=== EXCERPT ===

1. 10 Jul, 2017 1 commit
  2. 17 Feb, 2017 1 commit
    • Daniel Borkmann's avatar
      bpf: make jited programs visible in traces · 74451e66
      Daniel Borkmann authored
      Long standing issue with JITed programs is that stack traces from
      function tracing check whether a given address is kernel code
      through {__,}kernel_text_address(), which checks for code in core
      kernel, modules and dynamically allocated ftrace trampolines. But
      what is still missing is BPF JITed programs (interpreted programs
      are not an issue as __bpf_prog_run() will be attributed to them),
      thus when a stack trace is triggered, the code walking the stack
      won't see any of the JITed ones. The same for address correlation
      done from user space via reading /proc/kallsyms. This is read by
      tools like perf, but the latter is also useful for permanent live
      tracing with eBPF itself in combination with stack maps when other
      eBPF types are part of the callchain. See offwaketime example on
      dumping stack from a map.
      This work tries to tackle that issue by making the addresses and
      symbols known to the kernel. The lookup from *kernel_text_address()
      is implemented through a latched RB tree that can be read under
      RCU in fast-path that is also shared for symbol/size/offset lookup
      for a specific given address in kallsyms. The slow-path iteration
      through all symbols in the seq file done via RCU list, which holds
      a tiny fraction of all exported ksyms, usually below 0.1 percent.
      Function symbols are exported as bpf_prog_<tag>, in order to aide
      debugging and attribution. This facility is currently enabled for
      root-only when bpf_jit_kallsyms is set to 1, and disabled if hardening
      is active in any mode. The rationale behind this is that still a lot
      of systems ship with world read permissions on kallsyms thus addresses
      should not get suddenly exposed for them. If that situation gets
      much better in future, we always have the option to change the
      default on this. Likewise, unprivileged programs are not allowed
      to add entries there either, but that is less of a concern as most
      such programs types relevant in this context are for root-only anyway.

=== INFORMATION SUPPLIED ===

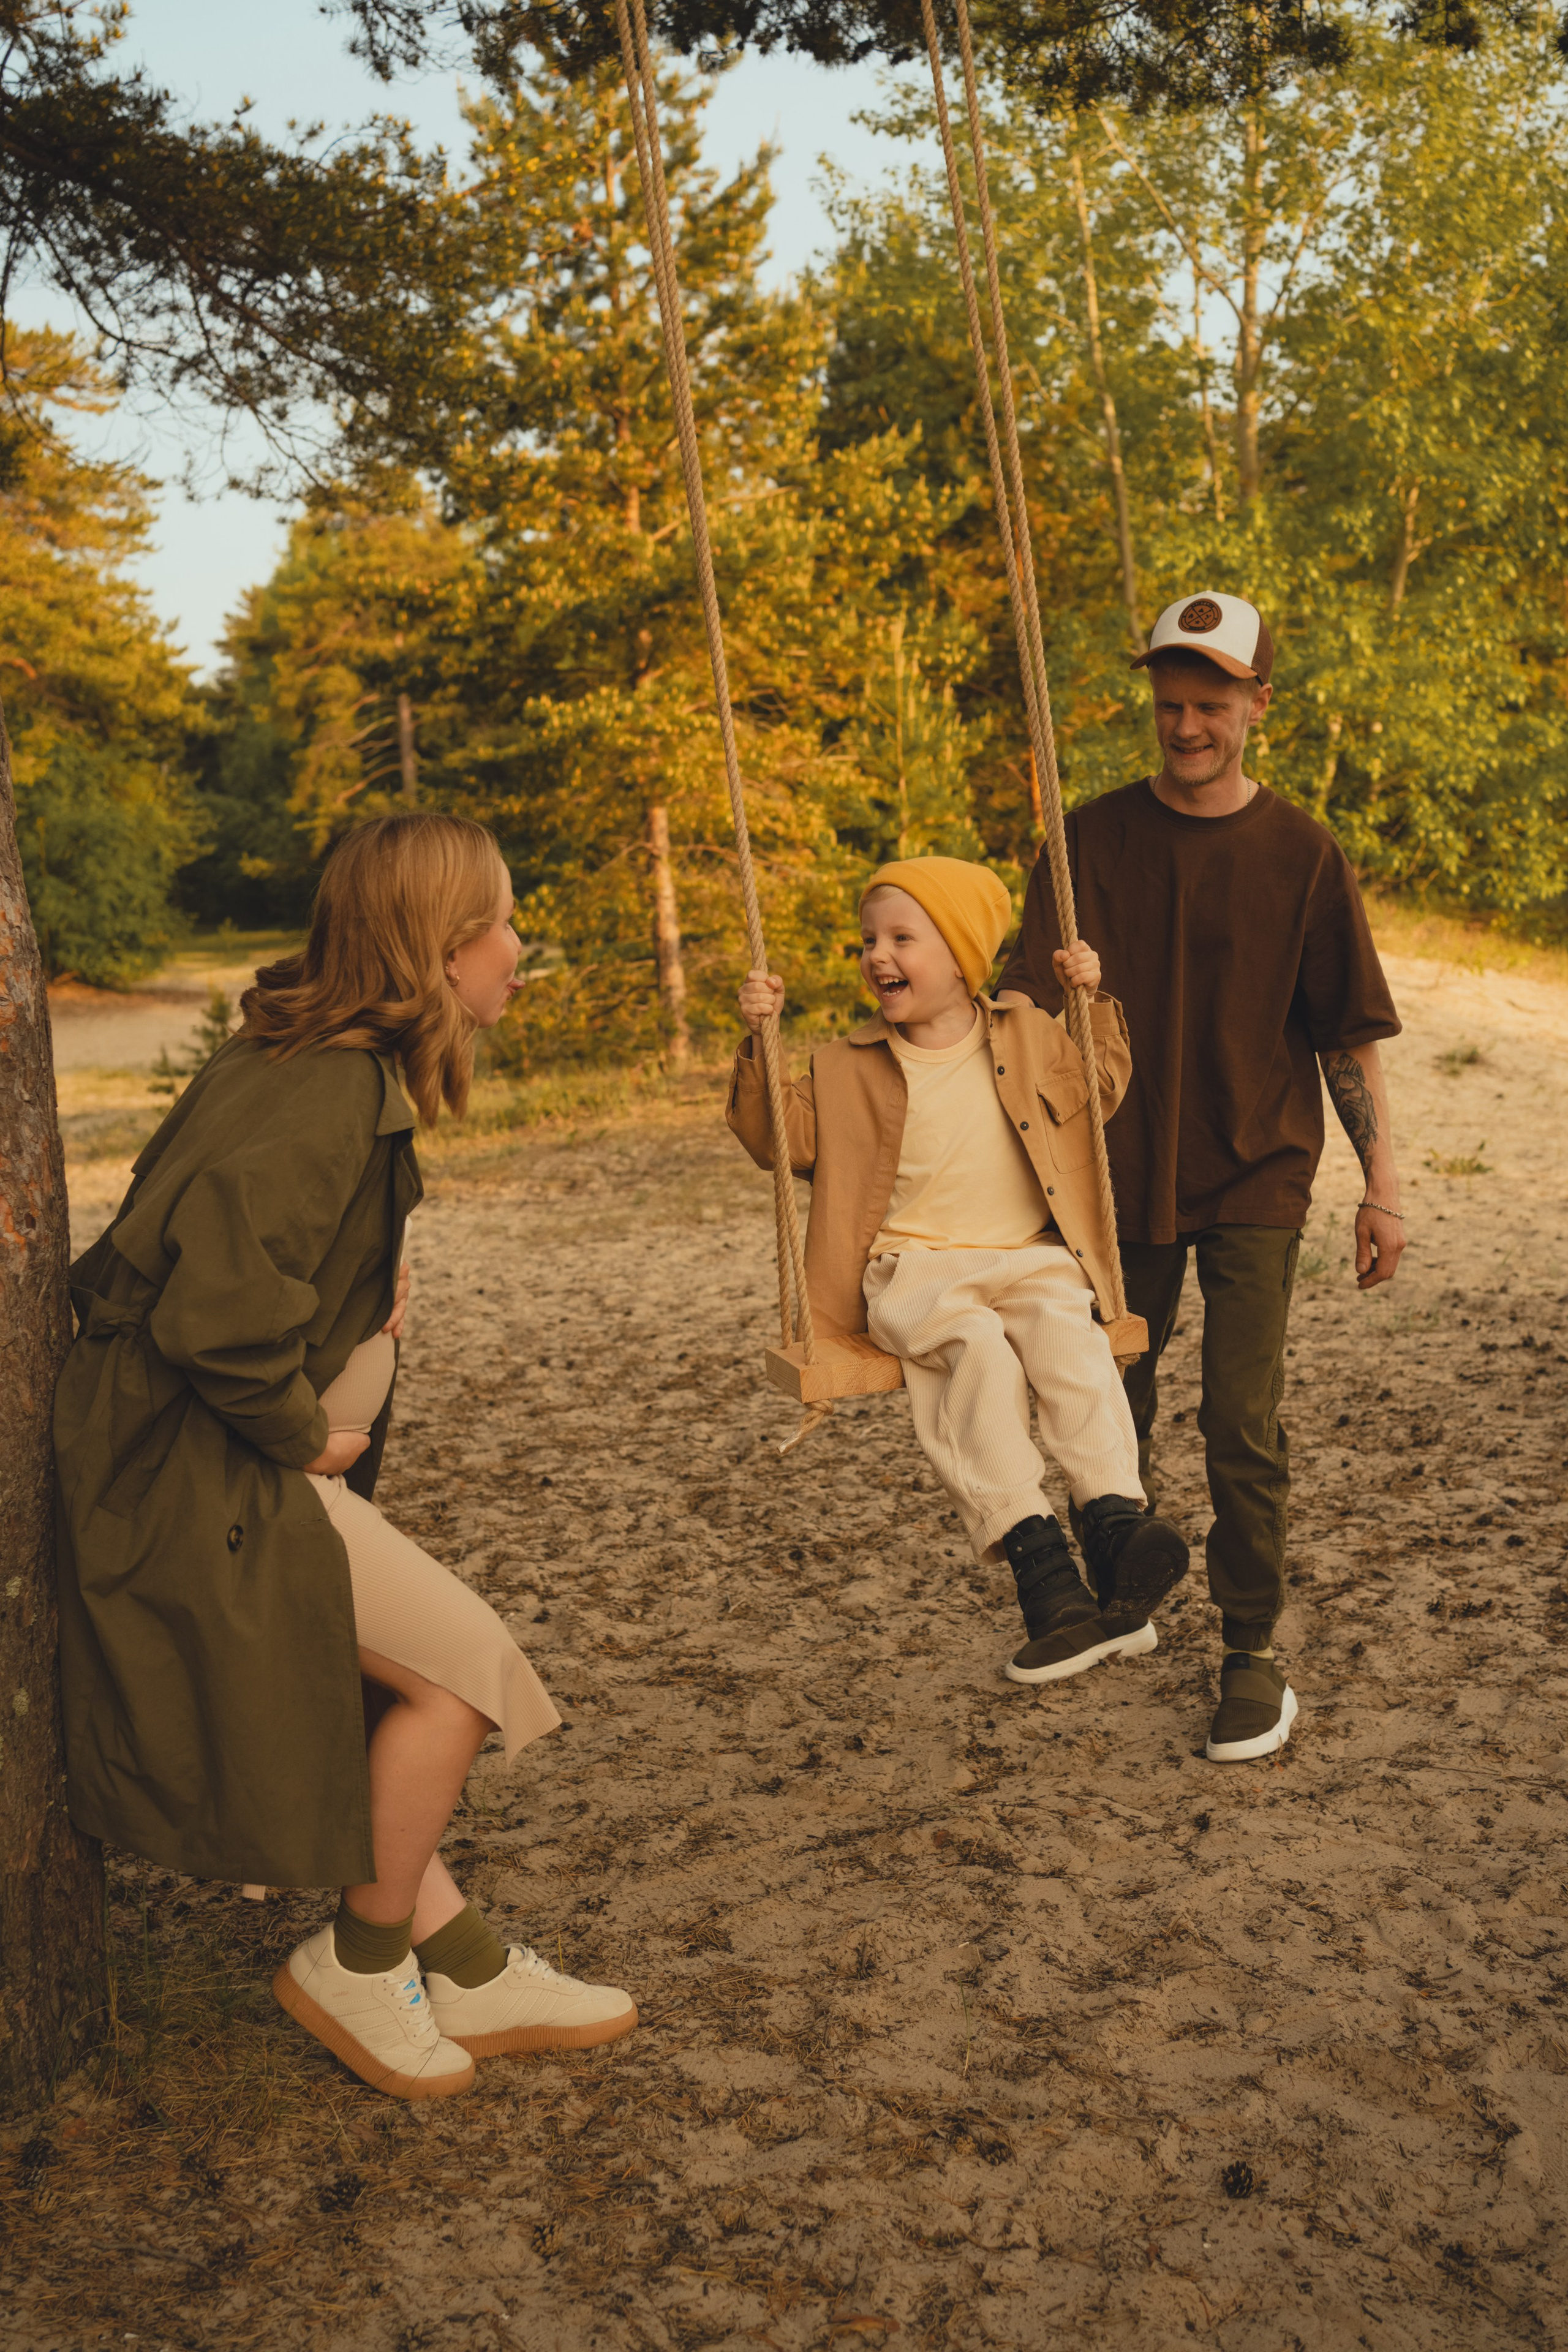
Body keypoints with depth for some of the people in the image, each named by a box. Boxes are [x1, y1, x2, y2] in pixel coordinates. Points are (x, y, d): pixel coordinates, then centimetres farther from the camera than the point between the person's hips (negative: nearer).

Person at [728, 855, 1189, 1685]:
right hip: (915, 1269, -2)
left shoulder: (1028, 1035, 13)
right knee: (975, 1346, -33)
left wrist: (1095, 1003, 12)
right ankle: (1038, 1565, -37)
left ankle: (1115, 1522, -37)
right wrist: (757, 1048, -5)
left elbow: (1101, 1090, 25)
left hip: (1029, 1258, 2)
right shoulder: (847, 1067, 9)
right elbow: (777, 1138, 7)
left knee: (1070, 1335, -31)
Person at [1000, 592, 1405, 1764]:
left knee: (1243, 1422, -6)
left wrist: (1383, 1187, -3)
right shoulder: (1094, 837, 0)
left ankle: (1255, 1654, 10)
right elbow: (1037, 1008, -2)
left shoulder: (1300, 853, -3)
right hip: (1120, 1173, 2)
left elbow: (1350, 1035, 0)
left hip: (1253, 1178, -2)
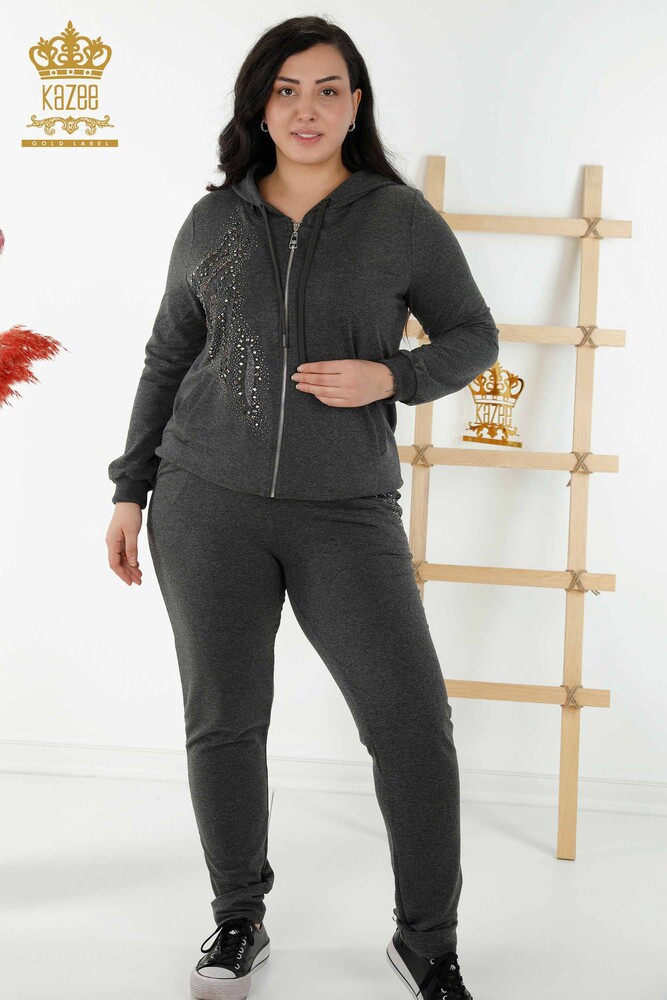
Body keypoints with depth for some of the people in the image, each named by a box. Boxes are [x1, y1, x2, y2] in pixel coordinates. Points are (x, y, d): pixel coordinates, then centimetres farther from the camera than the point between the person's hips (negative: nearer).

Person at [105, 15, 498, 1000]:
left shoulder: (401, 217, 1)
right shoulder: (213, 222, 7)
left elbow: (472, 337, 7)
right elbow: (167, 360, 13)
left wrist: (390, 377, -13)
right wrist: (130, 490, 11)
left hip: (348, 512, -1)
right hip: (209, 502, 2)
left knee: (415, 724, -4)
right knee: (224, 722, 7)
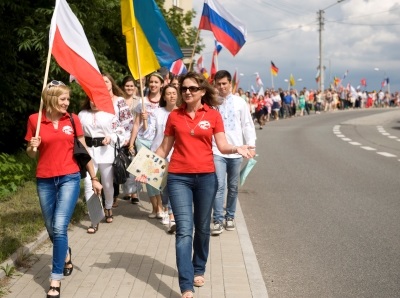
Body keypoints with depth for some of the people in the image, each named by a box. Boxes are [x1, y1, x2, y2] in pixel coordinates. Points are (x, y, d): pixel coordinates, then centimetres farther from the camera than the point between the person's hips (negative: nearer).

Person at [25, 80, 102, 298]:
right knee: (52, 229, 13)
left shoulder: (73, 120, 0)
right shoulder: (35, 120, -1)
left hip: (69, 178, -2)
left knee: (60, 227, -13)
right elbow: (30, 154, 9)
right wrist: (32, 147, -15)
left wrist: (94, 178, 8)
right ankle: (66, 255, 45)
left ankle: (55, 280, -4)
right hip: (44, 181, 2)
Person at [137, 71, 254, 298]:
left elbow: (222, 146, -5)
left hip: (206, 177, 1)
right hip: (178, 178, 0)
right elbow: (164, 148, 10)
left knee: (202, 228, 13)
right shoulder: (174, 115, 4)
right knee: (184, 230, -7)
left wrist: (236, 149, -25)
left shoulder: (213, 115, 1)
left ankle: (199, 270, 36)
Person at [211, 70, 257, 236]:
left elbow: (247, 125, 7)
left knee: (233, 187, 12)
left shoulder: (239, 102, 3)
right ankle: (218, 220, -4)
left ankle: (230, 217, 26)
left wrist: (251, 145, 1)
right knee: (219, 186, -10)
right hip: (217, 151, -2)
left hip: (236, 151, 2)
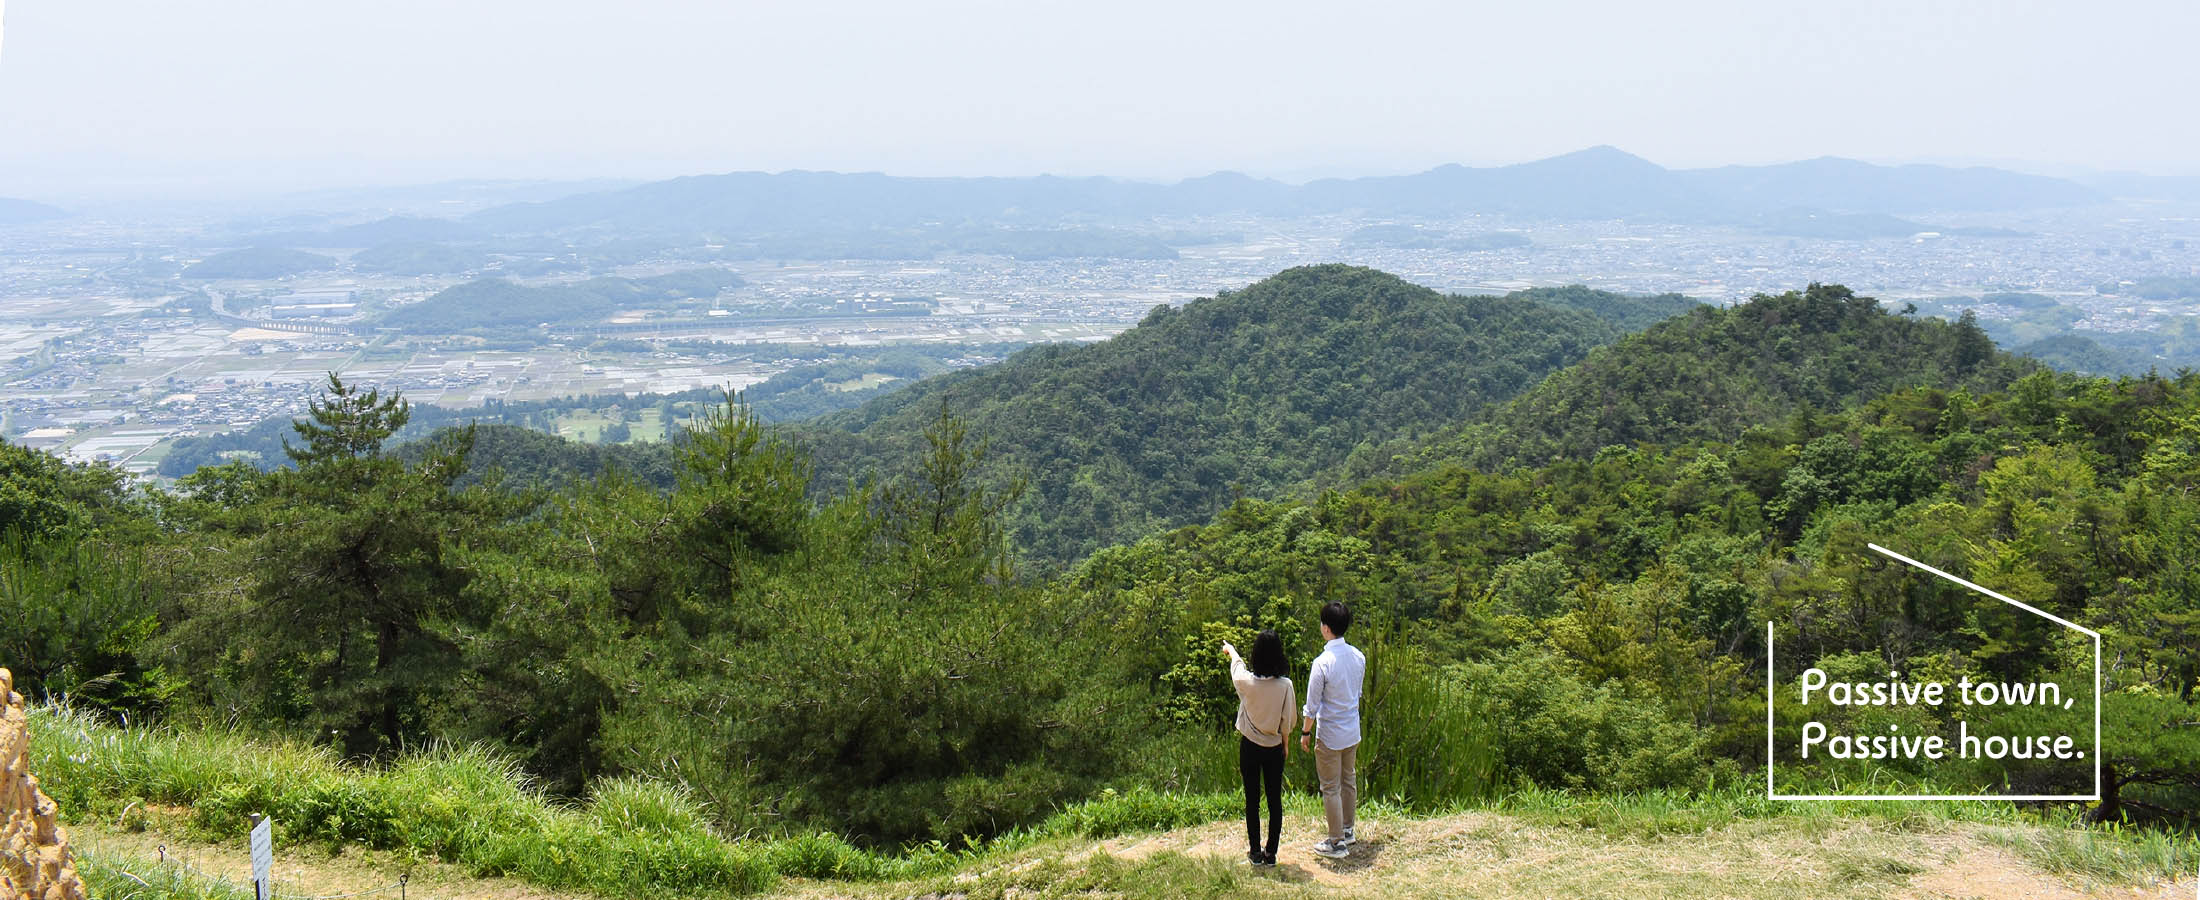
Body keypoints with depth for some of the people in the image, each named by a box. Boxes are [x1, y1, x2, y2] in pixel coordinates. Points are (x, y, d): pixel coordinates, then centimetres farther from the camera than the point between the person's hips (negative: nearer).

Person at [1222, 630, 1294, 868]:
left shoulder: (1247, 681, -16)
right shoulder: (1285, 685, -16)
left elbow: (1237, 666, 9)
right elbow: (1287, 720, -6)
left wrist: (1231, 651, 31)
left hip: (1250, 747, 0)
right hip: (1274, 748, 0)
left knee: (1252, 800, 10)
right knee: (1275, 800, 10)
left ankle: (1255, 852, 17)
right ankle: (1271, 853, 15)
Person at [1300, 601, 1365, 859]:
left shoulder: (1323, 663, -24)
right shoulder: (1358, 657, -3)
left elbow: (1312, 705, -17)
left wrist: (1305, 732, -4)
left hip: (1329, 736, -7)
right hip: (1353, 731, 7)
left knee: (1331, 789, 5)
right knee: (1349, 781, 21)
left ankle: (1337, 843, 12)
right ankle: (1348, 830, 36)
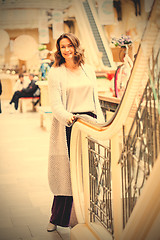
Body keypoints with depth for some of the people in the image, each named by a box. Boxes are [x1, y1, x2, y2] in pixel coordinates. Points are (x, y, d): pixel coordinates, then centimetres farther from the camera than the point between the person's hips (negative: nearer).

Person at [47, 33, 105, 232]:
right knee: (67, 172, -2)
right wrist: (69, 118, -26)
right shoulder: (55, 73, 1)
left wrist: (101, 123, 8)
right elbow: (55, 104, -8)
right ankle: (58, 218, 14)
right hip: (68, 126, -4)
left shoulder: (88, 70, 14)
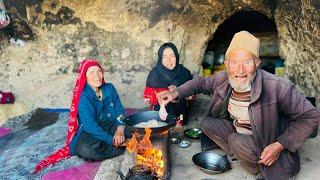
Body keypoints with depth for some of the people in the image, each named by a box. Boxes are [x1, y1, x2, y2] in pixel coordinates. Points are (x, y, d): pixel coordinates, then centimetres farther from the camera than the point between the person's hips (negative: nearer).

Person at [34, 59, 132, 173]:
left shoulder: (109, 88, 2)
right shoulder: (83, 96, -15)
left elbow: (119, 111, 3)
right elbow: (90, 126, -23)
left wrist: (120, 129, -17)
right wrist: (111, 140, -28)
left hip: (112, 128, 4)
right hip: (91, 133, -3)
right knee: (86, 150, -37)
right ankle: (124, 148, -21)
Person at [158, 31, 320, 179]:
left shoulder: (277, 87, -31)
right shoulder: (222, 79, -15)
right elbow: (201, 83, 7)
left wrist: (281, 145, -27)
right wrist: (176, 93, -9)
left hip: (268, 146, -5)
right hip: (238, 133, 6)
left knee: (237, 141, -30)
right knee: (207, 124, -4)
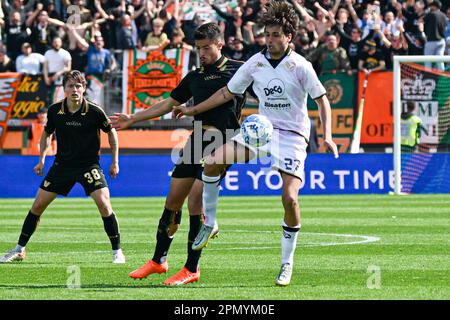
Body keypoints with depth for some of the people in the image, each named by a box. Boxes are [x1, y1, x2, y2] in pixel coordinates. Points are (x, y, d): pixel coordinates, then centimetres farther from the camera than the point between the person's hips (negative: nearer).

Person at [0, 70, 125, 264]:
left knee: (104, 204, -19)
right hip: (62, 164, 3)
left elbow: (111, 132, 2)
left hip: (89, 164, -3)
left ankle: (117, 251, -5)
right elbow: (47, 133, 13)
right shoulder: (54, 111, -7)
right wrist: (42, 159, 7)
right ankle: (19, 250, 15)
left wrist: (115, 162, 2)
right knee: (38, 205, 1)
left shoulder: (94, 112, -14)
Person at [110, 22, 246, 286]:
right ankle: (159, 260, 22)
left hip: (221, 143, -6)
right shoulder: (194, 77, 18)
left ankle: (192, 269, -2)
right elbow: (169, 104, 27)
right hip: (196, 141, 6)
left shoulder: (237, 70, 0)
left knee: (195, 203, -12)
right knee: (173, 200, 8)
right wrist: (132, 119, 28)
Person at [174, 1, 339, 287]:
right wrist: (194, 110, 15)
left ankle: (287, 263, -1)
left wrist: (327, 137, -16)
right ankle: (209, 223, 1)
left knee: (290, 198, -18)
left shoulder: (301, 67, -8)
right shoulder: (255, 63, 3)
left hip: (292, 136, -4)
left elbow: (322, 101, -4)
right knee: (212, 162, -17)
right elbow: (228, 92, 14)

===

WHAT IS BEING ASKED
Check these three statements against the commit message about JITed BPF programs, answering yes or no for each and quoting the words that decide it. 1. Interpreted BPF programs are a problem for stack traces. 2. Function symbols are exported as bpf_prog_<tag>. 3. The facility stays enabled while hardening is active.

REPLY
1. No: "interpreted programs are not an issue as __bpf_prog_run() will be attributed to them"
2. Yes: "Function symbols are exported as bpf_prog_<tag>"
3. No: "disabled if hardening is active in any mode"